Le préfet peut légalement requérir les salariés en grève d'une entreprise privée dont l'activité présente une importance particulière pour le maintien de l'activité économique, la satisfaction des besoins essentiels de la population ou le fonctionnement des services publics, lorsque les perturbations créent une menace pour l'ordre public. En 2010, un arrêté préfectoral avait été pris pour réquisitionner durant six jours des membres du personnel de l'établissement pétrolier de Gargenville, exploité par Total, bloqué dans le cadre d'un mouvement national contre la réforme des retraites. Le Conseil d’Etat l’a validé au nom de l’urgence et face aux nécessités de l'ordre public : menaces sur la sécurité aérienne du fait de l'incapacité pour l'aéroport de Roissy-Charles de Gaulle d'alimenter les avions en carburant ; risques sur la sécurité routière, la pénurie d'essence en Ile-de-France menaçant le ravitaillement des véhicules de services publics et de première nécessité.

Et l’employeur ?

Il peut demander une ordonnance de justice en référé d'heure à heure pour trouble manifestement illicite et obtenir l’évacuation des lieux occupés, y compris avec le concours de la force publique. Total, dont les raffineries sont à l’arrêt, doit être en train d’étudier la question, à l'évidence, très sensible socialement…

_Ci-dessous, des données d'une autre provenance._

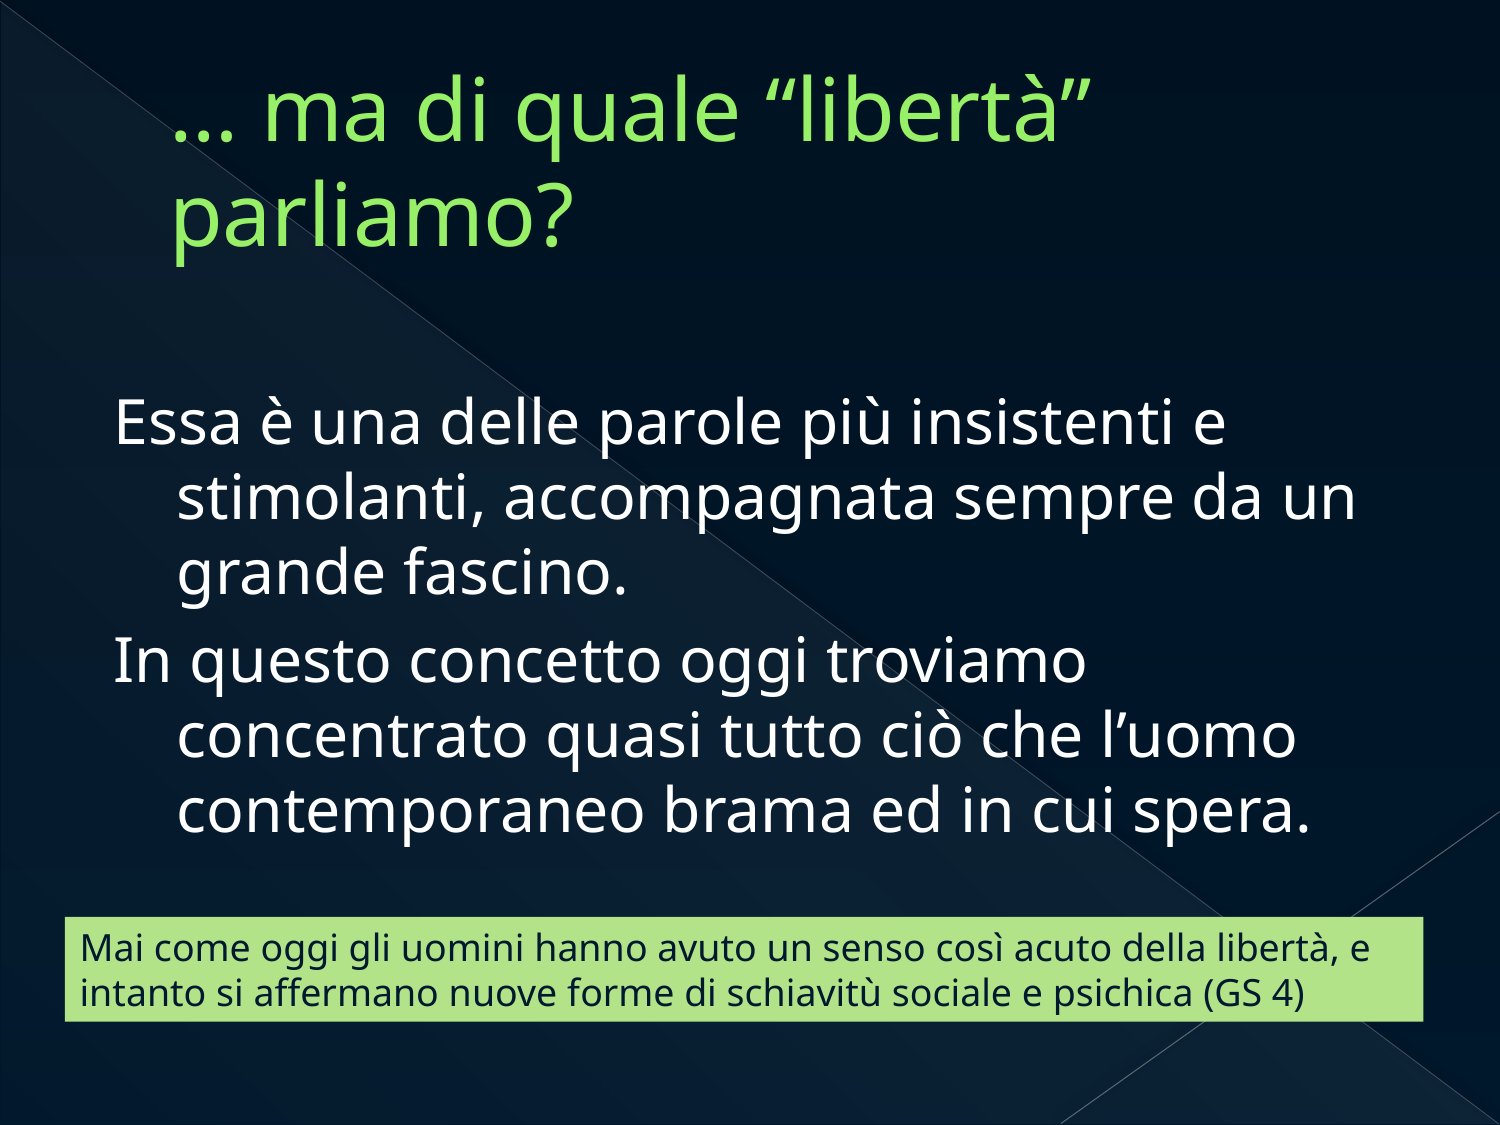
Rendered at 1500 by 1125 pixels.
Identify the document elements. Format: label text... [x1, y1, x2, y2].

Quelles sanctions encourent les salariés « bloqueurs » ?

Le droit de grève étant constitutionnel, ceux qui l’exercent bénéficient d’un statut protégé contre les ruptures du contrat de travail. Si on peut démontrer des dérives ou des abus collectifs (perturbations significatives du site, impossibilité de travailler…), personnellement imputables à chacun, les salariés sont passibles d’un licenciement pour faute lourde. Mais il s'agit d'un contentieux très risqué car si les éléments constitutifs d’une faute lourde ne sont pas rassemblés, le licenciement est nul et le salarié doit être réintégré. En terme de management et de climat social, la gestion de telles situations demeurent complexes.

Et quid de la responsabilité des syndicats ?

Lorsque les entraves au libre accès de l'entreprise et à la liberté du travail ont été effectuées sur les instructions d’un syndicat, celui-ci engage sa responsabilité (Cass. soc. 30 janvier 1991 n° 89-17.332, Syndicat CGT des Papeteries de Mauduit c/ Sté Les Papeteries de Mauduit).

Il peut donc être condamné à indemniser les non-grévistes pour une perte de salaire à la suite d’une grève avec occupation des locaux dès lors qu’il est établi que le syndicat a inspiré et approuvé les faits d’entrave à la liberté du travail et qu’il a agi « de concert avec ceux qui ont commis les actes délictueux » (Cass. Soc. 9 nov. 1982 n°80-14.958). Dans la pratique, les centrales prennent soin de rédiger des tracts très généraux pour ne pas être  soupçonnées d’avoir incité au blocage.